Speaking exclusively to Emirates Business, he said: "This is the last thing anybody would have wished for and I'm just glad in a way that none of the Sri Lankan players were seriously injured.
"This has been a fear for cricket in Pakistan for a long time. You always think that it might happen; these guys who carried out these attacks, they have no rules and they do whatever."
Pakistan Cricket Board (PCB) officials had always maintained the sport is separate from politics and the country is safe for visiting teams. Such events as that of Tuesday, says Nazar, have totally undermined the positive work the PCB has done.
"The biggest impact will be that the PCB will find it very hard to invite people to play cricket there," he added.

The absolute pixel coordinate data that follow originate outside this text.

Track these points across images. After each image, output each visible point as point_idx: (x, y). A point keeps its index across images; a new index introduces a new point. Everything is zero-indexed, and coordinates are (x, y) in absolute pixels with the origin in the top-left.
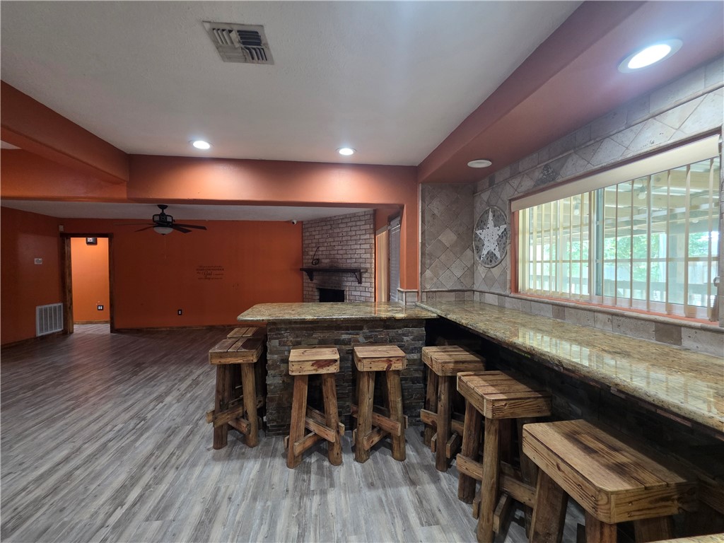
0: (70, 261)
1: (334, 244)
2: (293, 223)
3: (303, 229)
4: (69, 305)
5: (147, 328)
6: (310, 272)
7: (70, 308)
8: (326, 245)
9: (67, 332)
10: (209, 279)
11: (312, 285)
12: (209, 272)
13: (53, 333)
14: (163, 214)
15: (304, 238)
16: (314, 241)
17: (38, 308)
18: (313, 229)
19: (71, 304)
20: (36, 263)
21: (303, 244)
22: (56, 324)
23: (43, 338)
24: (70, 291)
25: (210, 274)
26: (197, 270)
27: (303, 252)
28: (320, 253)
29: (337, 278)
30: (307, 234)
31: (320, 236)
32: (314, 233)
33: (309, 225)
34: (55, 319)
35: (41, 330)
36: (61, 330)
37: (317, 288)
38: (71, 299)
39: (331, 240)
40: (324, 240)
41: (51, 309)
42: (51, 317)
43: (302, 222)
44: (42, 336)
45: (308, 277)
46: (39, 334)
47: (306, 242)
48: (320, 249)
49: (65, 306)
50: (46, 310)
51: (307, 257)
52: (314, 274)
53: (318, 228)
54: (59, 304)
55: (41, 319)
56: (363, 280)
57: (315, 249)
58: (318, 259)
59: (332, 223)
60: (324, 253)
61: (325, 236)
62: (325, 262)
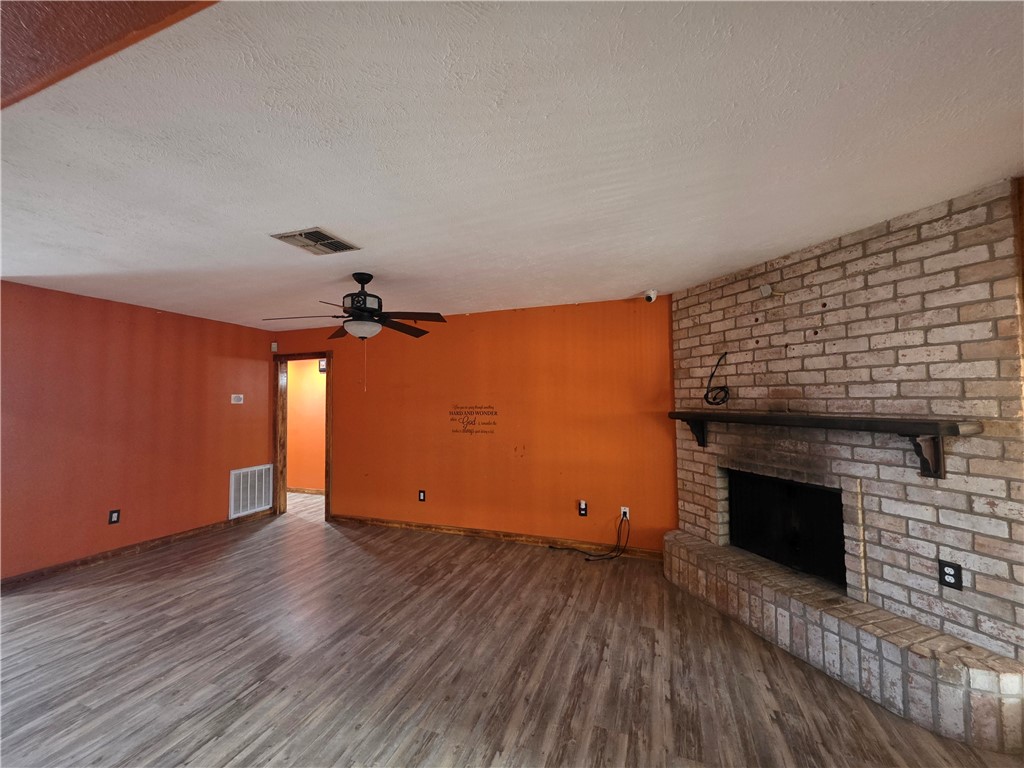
0: (285, 399)
1: (786, 339)
2: (649, 299)
3: (671, 312)
4: (280, 468)
5: (373, 520)
6: (699, 425)
7: (282, 472)
8: (751, 344)
9: (276, 511)
10: (471, 432)
11: (704, 458)
12: (471, 418)
13: (256, 514)
14: (363, 294)
15: (676, 336)
16: (707, 339)
17: (233, 473)
18: (705, 308)
19: (285, 466)
20: (233, 402)
21: (672, 351)
22: (260, 498)
23: (238, 520)
24: (284, 446)
25: (473, 423)
26: (451, 413)
27: (673, 372)
28: (731, 370)
29: (803, 447)
30: (686, 323)
31: (729, 324)
32: (705, 319)
33: (689, 302)
34: (260, 490)
35: (237, 509)
36: (268, 507)
37: (720, 468)
38: (285, 458)
39: (769, 328)
40: (743, 333)
41: (253, 473)
42: (253, 487)
43: (670, 295)
44: (238, 518)
45: (690, 435)
46: (233, 516)
47: (683, 344)
48: (731, 358)
49: (275, 469)
50: (245, 476)
51: (687, 383)
52: (712, 427)
53: (723, 303)
54: (268, 466)
55: (237, 490)
56: (951, 463)
57: (714, 360)
58: (724, 389)
59: (776, 277)
60: (746, 369)
61: (749, 320)
62: (751, 395)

"It will be very hard for them to convince any team that it is a safe environment, which really is a devastating blow for the PCB and for cricket in Pakistan."
When asked how long it might be before Pakistan is able to host another international Test series, Nazar replied: "I wish I could tell you. Three months? Six months? I have no idea."
The 52-year-old is confident, however, that his country can recover from the events eventually and praised Sri Lanka – who he insists were likely to have simply been in the wrong place at the wrong time – for their "solidarity".
"Pakistan players are very resilient," he said. "You've seen this thing before; whatever is thrown at them they bounce back.
"The Sri Lanka team is very brave also. They have always shown a lot of solidarity to Pakistan and stood shoulder to shoulder with them. They are fighting their own war and should be praised for what they have done by playing in Pakistan. Sri Lanka was not the target – any team would have been a target."
Nazar says he now hopes Pakistan, who are expected to play Australia in the UAE later this year, can regain focus following news that their tour of Bangladesh has been postponed. "I hope they come to Dubai Sports City because the best thing they can do now is focus on cricket and get back out and play."